Regarding this particular provocation Susan Sontag wrote: “There is the satisfaction at being able to look at the image without flinching. There is the pleasure of flinching”.
Coming back to the present moment, I always feel a sense of unease and delight when walking down on Dutch streets. The Dutch are famous for leaving their curtains wide open, some connecting this to their history with Calvinism (an emphasis on community and transperancy), some pointing out to their urban planning or a general feeling of trust and safety within society.
In some ways this experience is delightful, multisensory, and inspiring, even if it’s just a sudden glance as we pass by a family having dinner under candlelight, or a couple watching a movie together. However, it can also induce a general feel of guilt and uneasiness even if the quick glance never prolongs into a stare.

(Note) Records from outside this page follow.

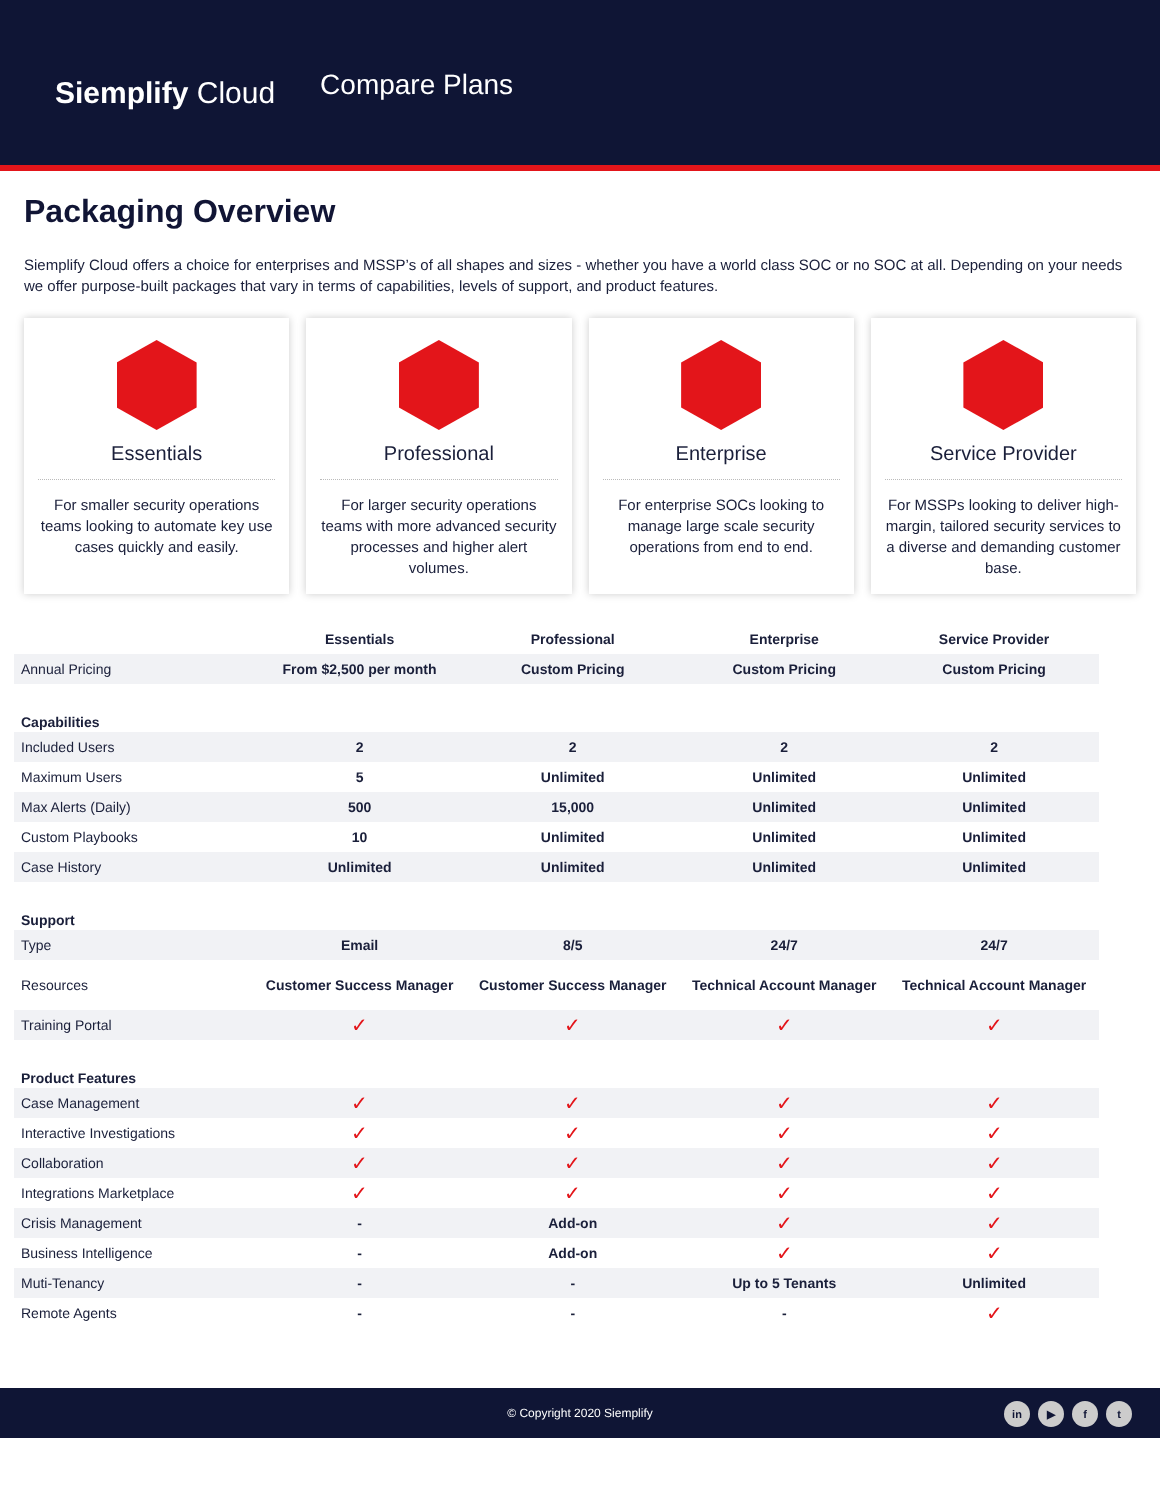Siemplify Cloud
Compare Plans
Packaging Overview
Siemplify Cloud offers a choice for enterprises and MSSP’s of all shapes and sizes - whether you have a world class SOC or no SOC at all. Depending on your needs we offer purpose-built packages that vary in terms of capabilities, levels of support, and product features.
Essentials
For smaller security operations teams looking to automate key use cases quickly and easily.
Professional
For larger security operations teams with more advanced security processes and higher alert volumes.
Enterprise
For enterprise SOCs looking to manage large scale security operations from end to end.
Service Provider
For MSSPs looking to deliver high-margin, tailored security services to a diverse and demanding customer base.
| | Essentials | Professional | Enterprise | Service Provider |
| --- | --- | --- | --- | --- |
| Annual Pricing | From $2,500 per month | Custom Pricing | Custom Pricing | Custom Pricing |
| Capabilities | | | | |
| Included Users | 2 | 2 | 2 | 2 |
| Maximum Users | 5 | Unlimited | Unlimited | Unlimited |
| Max Alerts (Daily) | 500 | 15,000 | Unlimited | Unlimited |
| Custom Playbooks | 10 | Unlimited | Unlimited | Unlimited |
| Case History | Unlimited | Unlimited | Unlimited | Unlimited |
| Support | | | | |
| Type | Email | 8/5 | 24/7 | 24/7 |
| Resources | Customer Success Manager | Customer Success Manager | Technical Account Manager | Technical Account Manager |
| Training Portal | ✓ | ✓ | ✓ | ✓ |
| Product Features | | | | |
| Case Management | ✓ | ✓ | ✓ | ✓ |
| Interactive Investigations | ✓ | ✓ | ✓ | ✓ |
| Collaboration | ✓ | ✓ | ✓ | ✓ |
| Integrations Marketplace | ✓ | ✓ | ✓ | ✓ |
| Crisis Management | - | Add-on | ✓ | ✓ |
| Business Intelligence | - | Add-on | ✓ | ✓ |
| Muti-Tenancy | - | - | Up to 5 Tenants | Unlimited |
| Remote Agents | - | - | - | ✓ |
© Copyright 2020 Siemplify
in ▶ f t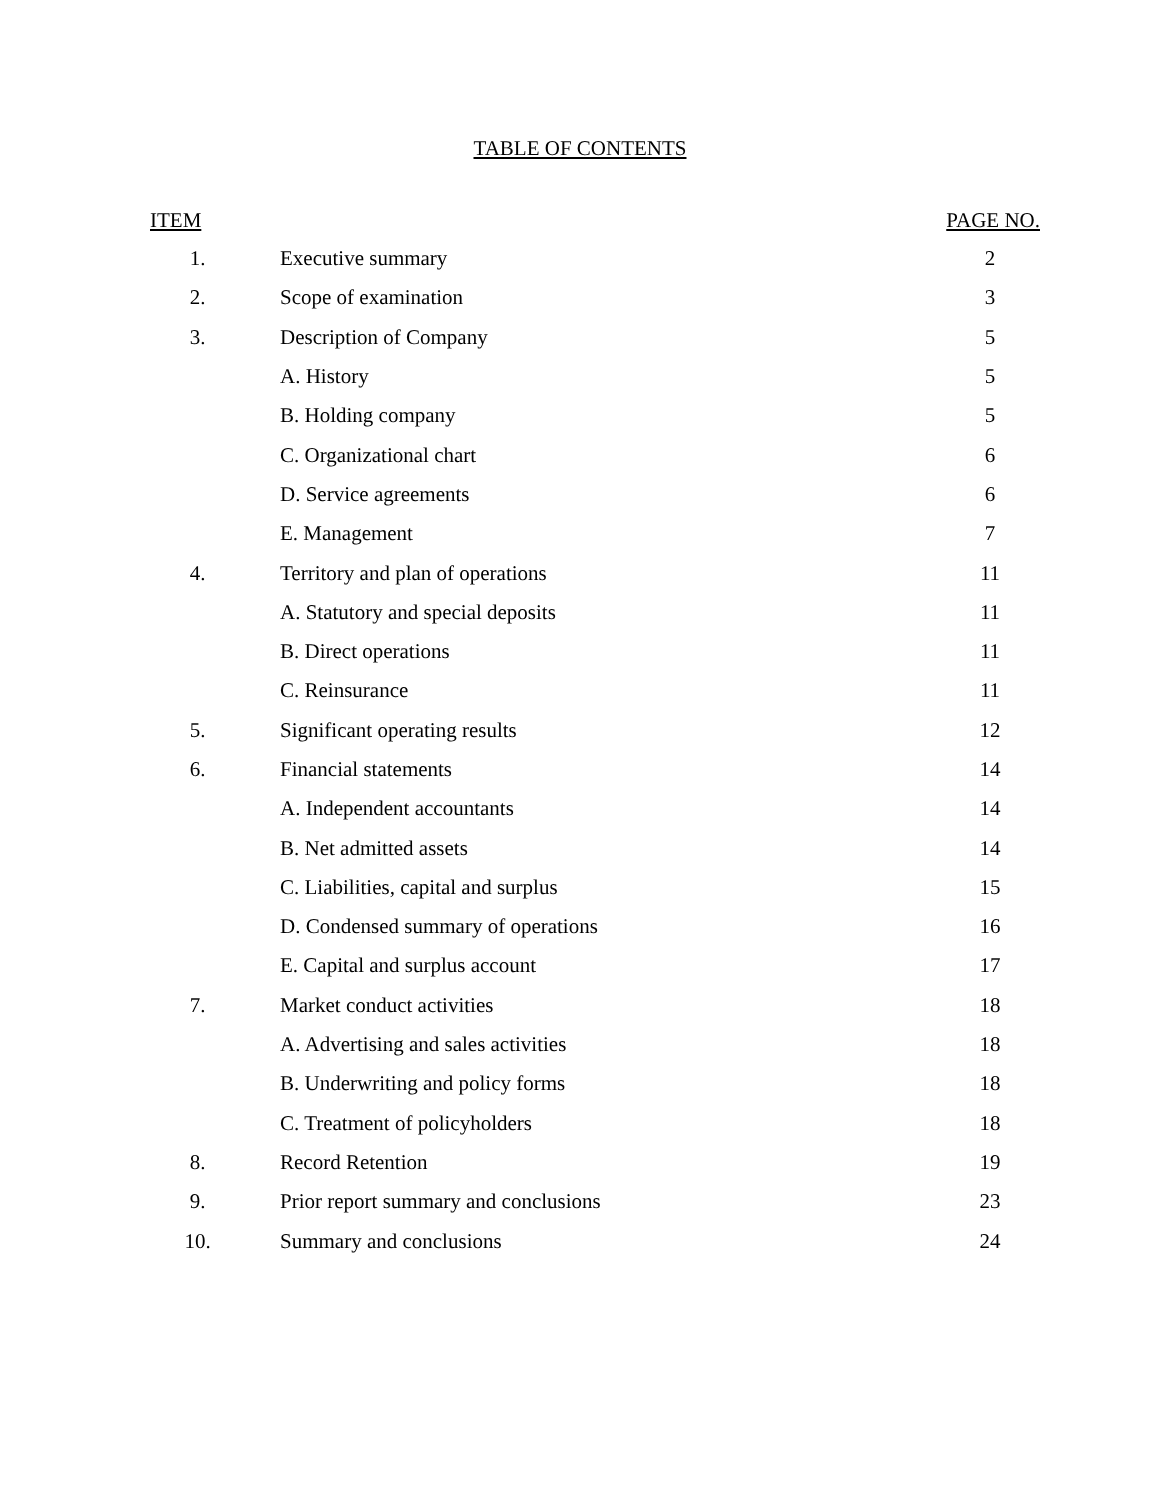TABLE OF CONTENTS
| ITEM | | PAGE NO. |
| --- | --- | --- |
| 1. | Executive summary | 2 |
| 2. | Scope of examination | 3 |
| 3. | Description of Company | 5 |
| | A. History | 5 |
| | B. Holding company | 5 |
| | C. Organizational chart | 6 |
| | D. Service agreements | 6 |
| | E. Management | 7 |
| 4. | Territory and plan of operations | 11 |
| | A. Statutory and special deposits | 11 |
| | B. Direct operations | 11 |
| | C. Reinsurance | 11 |
| 5. | Significant operating results | 12 |
| 6. | Financial statements | 14 |
| | A. Independent accountants | 14 |
| | B. Net admitted assets | 14 |
| | C. Liabilities, capital and surplus | 15 |
| | D. Condensed summary of operations | 16 |
| | E. Capital and surplus account | 17 |
| 7. | Market conduct activities | 18 |
| | A. Advertising and sales activities | 18 |
| | B. Underwriting and policy forms | 18 |
| | C. Treatment of policyholders | 18 |
| 8. | Record Retention | 19 |
| 9. | Prior report summary and conclusions | 23 |
| 10. | Summary and conclusions | 24 |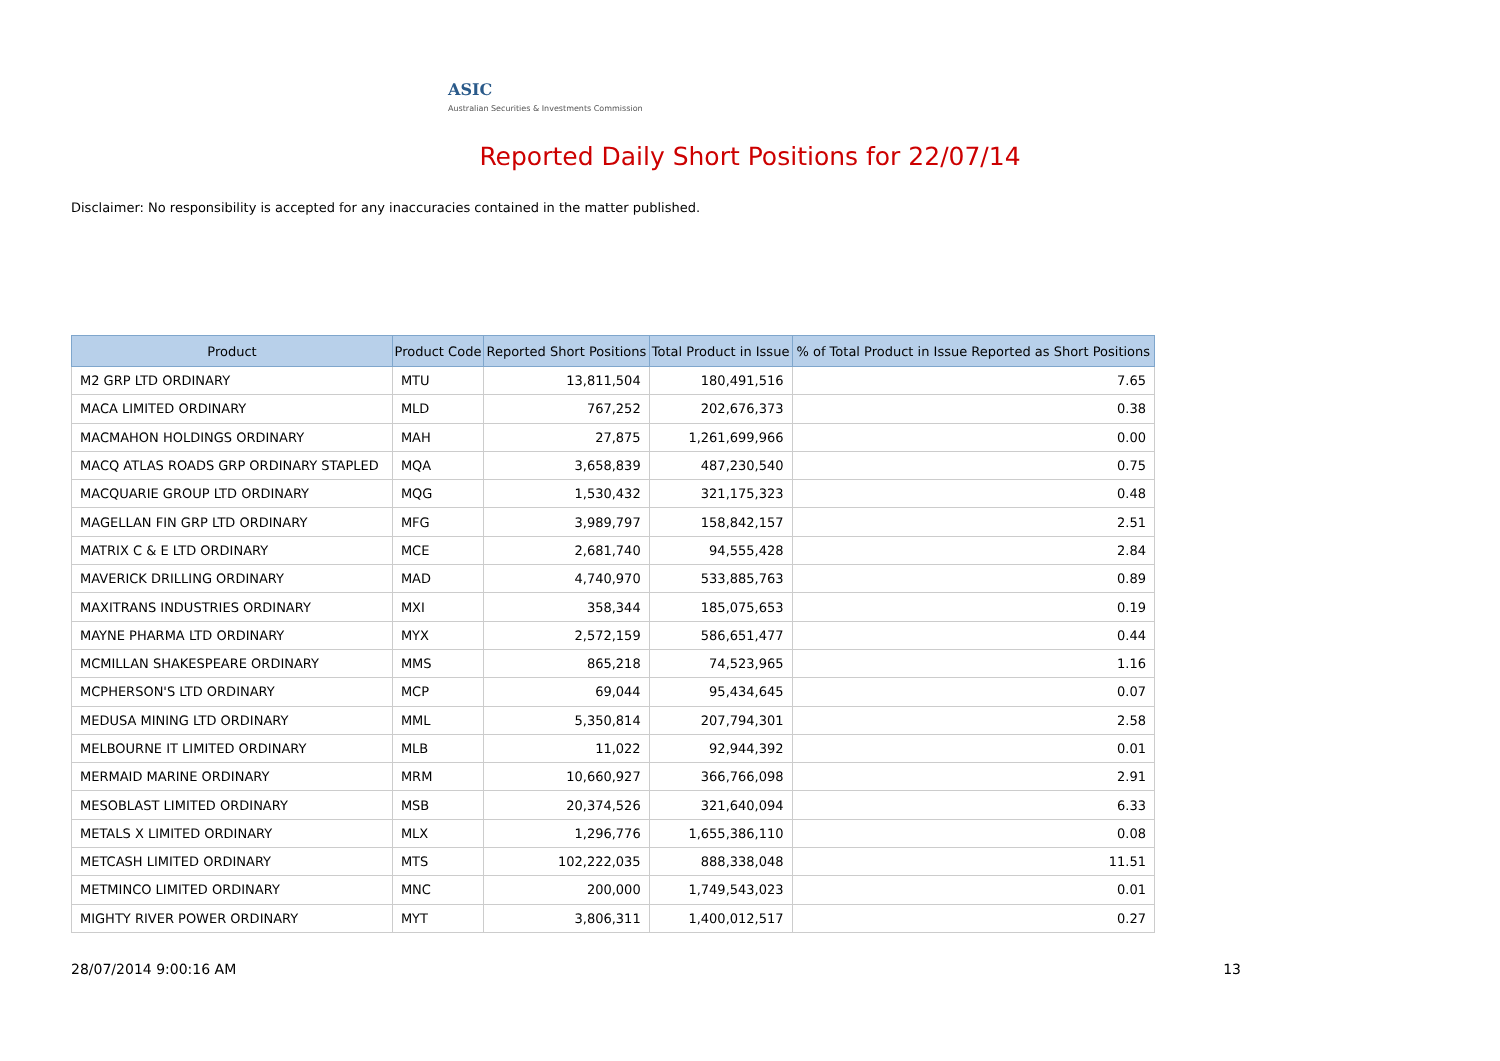ASIC
Australian Securities & Investments Commission
Reported Daily Short Positions for 22/07/14
Disclaimer: No responsibility is accepted for any inaccuracies contained in the matter published.
| Product | Product Code | Reported Short Positions | Total Product in Issue | % of Total Product in Issue Reported as Short Positions |
| --- | --- | --- | --- | --- |
| M2 GRP LTD ORDINARY | MTU | 13,811,504 | 180,491,516 | 7.65 |
| MACA LIMITED ORDINARY | MLD | 767,252 | 202,676,373 | 0.38 |
| MACMAHON HOLDINGS ORDINARY | MAH | 27,875 | 1,261,699,966 | 0.00 |
| MACQ ATLAS ROADS GRP ORDINARY STAPLED | MQA | 3,658,839 | 487,230,540 | 0.75 |
| MACQUARIE GROUP LTD ORDINARY | MQG | 1,530,432 | 321,175,323 | 0.48 |
| MAGELLAN FIN GRP LTD ORDINARY | MFG | 3,989,797 | 158,842,157 | 2.51 |
| MATRIX C & E LTD ORDINARY | MCE | 2,681,740 | 94,555,428 | 2.84 |
| MAVERICK DRILLING ORDINARY | MAD | 4,740,970 | 533,885,763 | 0.89 |
| MAXITRANS INDUSTRIES ORDINARY | MXI | 358,344 | 185,075,653 | 0.19 |
| MAYNE PHARMA LTD ORDINARY | MYX | 2,572,159 | 586,651,477 | 0.44 |
| MCMILLAN SHAKESPEARE ORDINARY | MMS | 865,218 | 74,523,965 | 1.16 |
| MCPHERSON'S LTD ORDINARY | MCP | 69,044 | 95,434,645 | 0.07 |
| MEDUSA MINING LTD ORDINARY | MML | 5,350,814 | 207,794,301 | 2.58 |
| MELBOURNE IT LIMITED ORDINARY | MLB | 11,022 | 92,944,392 | 0.01 |
| MERMAID MARINE ORDINARY | MRM | 10,660,927 | 366,766,098 | 2.91 |
| MESOBLAST LIMITED ORDINARY | MSB | 20,374,526 | 321,640,094 | 6.33 |
| METALS X LIMITED ORDINARY | MLX | 1,296,776 | 1,655,386,110 | 0.08 |
| METCASH LIMITED ORDINARY | MTS | 102,222,035 | 888,338,048 | 11.51 |
| METMINCO LIMITED ORDINARY | MNC | 200,000 | 1,749,543,023 | 0.01 |
| MIGHTY RIVER POWER ORDINARY | MYT | 3,806,311 | 1,400,012,517 | 0.27 |
28/07/2014 9:00:16 AM 13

In a conversation with a friend I compared the experience of walking down the street in The Hague or Amsterdam to walking through a museum, because the windows serve as displays of art and different objects, symbols and tokens of the ongoing life of the person who made that place a home. The fine line between public and private space is still there, gated by walls and doors, but for a brief moment we become aware of the multitudes of lives that exist among us.
This week’s curation
Art
Sanna Tomac was born in Sweden. She studied drawing and painting at The Florence Academy of Art between 1996-1998. Sanna is presently the Artistic Director and a primary instructor at SARA. Her most recent project was a monumental ceiling painting commission for the Bååtska Palace in Stockholm.
Reading
“Good Parties don’t merely offer us the opportunity to gather with those we love. Rather, more importantly, they teach us how to love. Good Parties foster the virtue of loving well. Good Parties improve, too, our moral vision. They teach us to see ourselves, and one another, differently. We learn to see ourselves as part of a community: one defined not by hierarchy or even shared affinity, in the capitalist-consumer sense, but simply by our love for one another.
Our presence – rather than any of our accidental qualities, our jobs or our family status or even our hobbies – renders us a unified body. Before there is procedural politics, there is the truth of the social life: the fact that we cocreate, through our bonds of love, our sense of us, what formal politics institute.”
Salons
Hosting The Wanderers Series: Good Life and Writing for Expats, a 7-month salon series for people who seek some group support in building a new life in a new home / city / country.
Reading again
I watched Oppenheimer at the cinema, so I had to reread a few chapters from:
When Einstein Walked with Gödel: Excursions to the Edge of Thought
“In this scintillating collection, Holt explores the human mind, the cosmos, and the thinkers who’ve tried to encompass the latter with the former. With his trademark clarity and humor, Holt probes the mysteries of quantum mechanics, the quest for the foundations of mathematics, and the nature of logic and truth.”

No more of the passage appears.